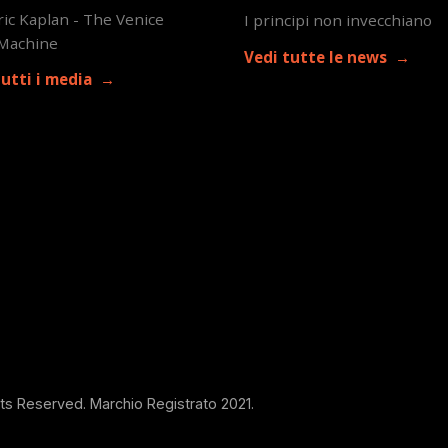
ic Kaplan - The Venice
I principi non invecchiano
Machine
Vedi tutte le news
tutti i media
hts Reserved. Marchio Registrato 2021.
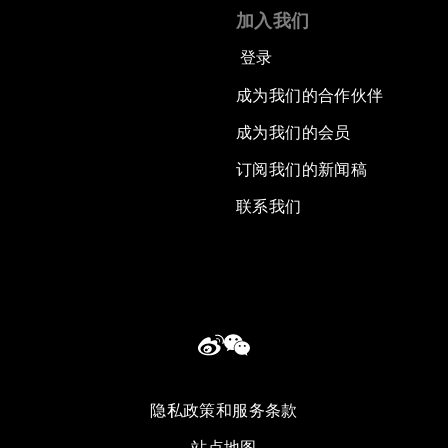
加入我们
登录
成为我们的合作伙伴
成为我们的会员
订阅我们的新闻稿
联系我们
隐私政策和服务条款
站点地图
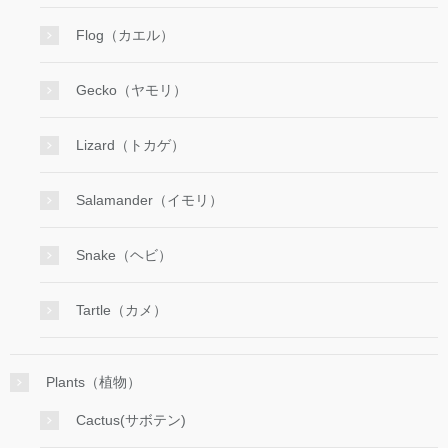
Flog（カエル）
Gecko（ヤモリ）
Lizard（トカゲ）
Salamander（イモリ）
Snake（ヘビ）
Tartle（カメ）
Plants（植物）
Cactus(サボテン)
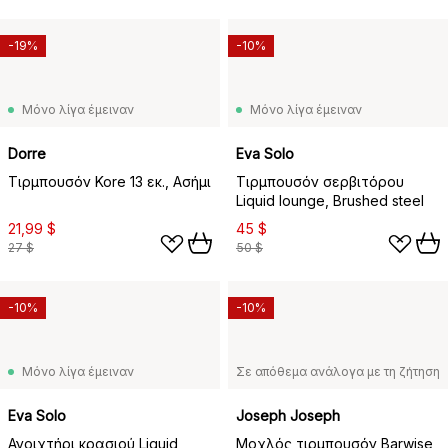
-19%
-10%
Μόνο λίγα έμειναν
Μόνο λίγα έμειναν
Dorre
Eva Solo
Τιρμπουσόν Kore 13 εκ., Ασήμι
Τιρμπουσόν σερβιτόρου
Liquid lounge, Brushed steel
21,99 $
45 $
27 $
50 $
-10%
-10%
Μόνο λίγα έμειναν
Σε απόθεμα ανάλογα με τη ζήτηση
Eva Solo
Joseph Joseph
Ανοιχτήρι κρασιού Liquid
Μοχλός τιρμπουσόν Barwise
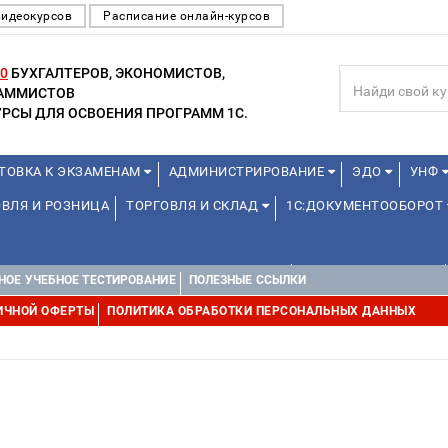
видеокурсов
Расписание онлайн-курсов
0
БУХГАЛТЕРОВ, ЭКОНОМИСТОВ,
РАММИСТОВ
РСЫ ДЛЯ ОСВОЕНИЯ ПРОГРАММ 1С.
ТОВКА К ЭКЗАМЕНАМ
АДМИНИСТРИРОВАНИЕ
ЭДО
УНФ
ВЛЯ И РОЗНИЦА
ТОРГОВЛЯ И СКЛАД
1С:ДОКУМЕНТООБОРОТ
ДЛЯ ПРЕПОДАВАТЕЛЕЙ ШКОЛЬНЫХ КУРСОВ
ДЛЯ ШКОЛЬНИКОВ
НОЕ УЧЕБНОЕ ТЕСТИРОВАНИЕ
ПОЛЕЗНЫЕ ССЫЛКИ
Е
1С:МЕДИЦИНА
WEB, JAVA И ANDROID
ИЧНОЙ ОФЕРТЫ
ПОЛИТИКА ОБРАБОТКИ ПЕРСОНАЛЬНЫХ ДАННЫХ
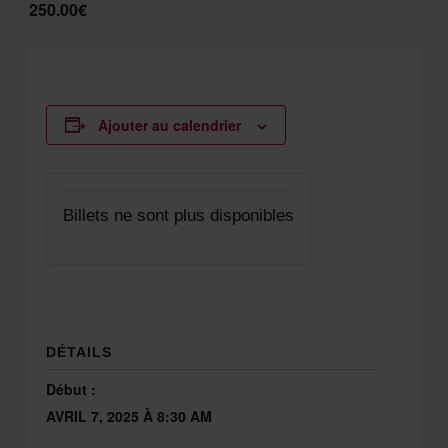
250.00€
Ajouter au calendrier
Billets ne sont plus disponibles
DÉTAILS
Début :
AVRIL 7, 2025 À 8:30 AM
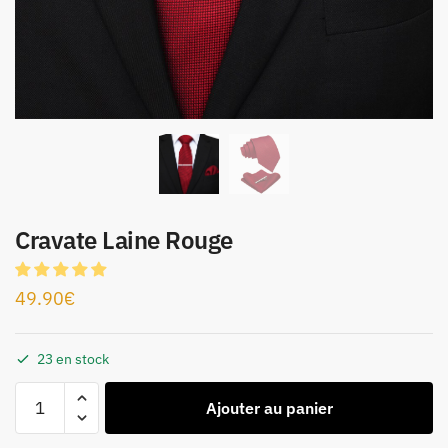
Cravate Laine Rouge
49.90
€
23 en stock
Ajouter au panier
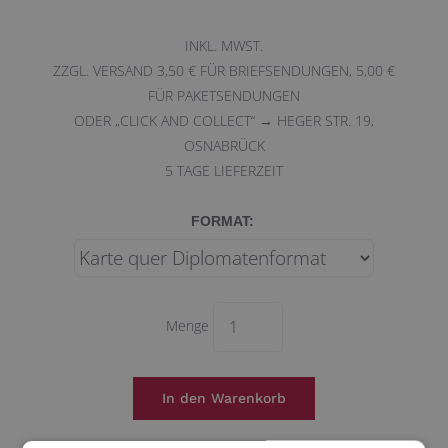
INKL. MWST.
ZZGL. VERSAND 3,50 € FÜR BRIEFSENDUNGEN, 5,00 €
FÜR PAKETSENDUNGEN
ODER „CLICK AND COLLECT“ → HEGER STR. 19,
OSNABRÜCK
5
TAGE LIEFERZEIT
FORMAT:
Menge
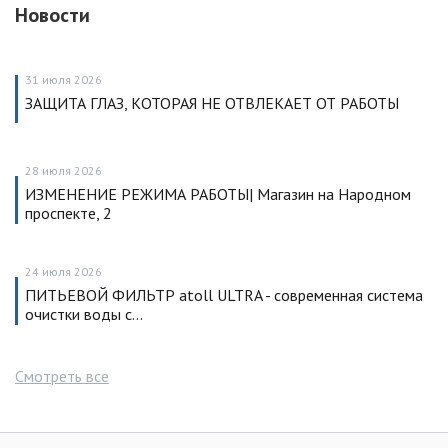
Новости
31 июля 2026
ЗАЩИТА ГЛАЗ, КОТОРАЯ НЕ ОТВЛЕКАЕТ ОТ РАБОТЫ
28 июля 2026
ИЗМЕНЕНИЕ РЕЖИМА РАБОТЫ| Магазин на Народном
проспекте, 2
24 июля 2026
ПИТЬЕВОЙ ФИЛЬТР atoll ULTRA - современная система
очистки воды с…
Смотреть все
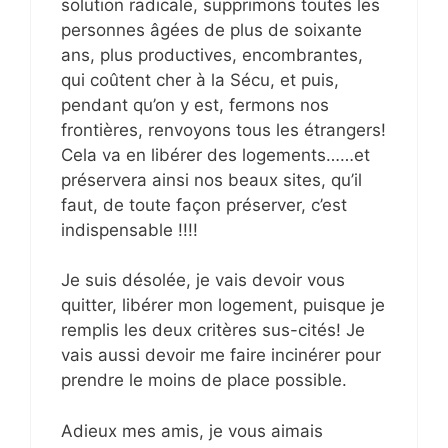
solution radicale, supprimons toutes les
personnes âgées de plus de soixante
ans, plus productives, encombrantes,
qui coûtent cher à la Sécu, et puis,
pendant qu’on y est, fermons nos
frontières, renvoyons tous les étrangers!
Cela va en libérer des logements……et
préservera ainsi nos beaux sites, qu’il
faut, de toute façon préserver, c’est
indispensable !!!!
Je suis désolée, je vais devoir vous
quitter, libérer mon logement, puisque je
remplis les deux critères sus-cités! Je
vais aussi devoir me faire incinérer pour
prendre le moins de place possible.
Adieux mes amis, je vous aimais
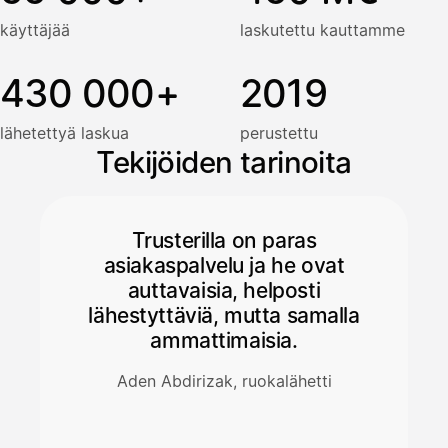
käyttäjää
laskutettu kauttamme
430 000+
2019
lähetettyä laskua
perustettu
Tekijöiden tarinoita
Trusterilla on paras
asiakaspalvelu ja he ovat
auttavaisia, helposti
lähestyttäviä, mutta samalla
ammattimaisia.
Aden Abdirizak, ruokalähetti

(TASK) Across the data above, how many lines include the word "июля"? Give only the number.

(ANSWER SPACE) 3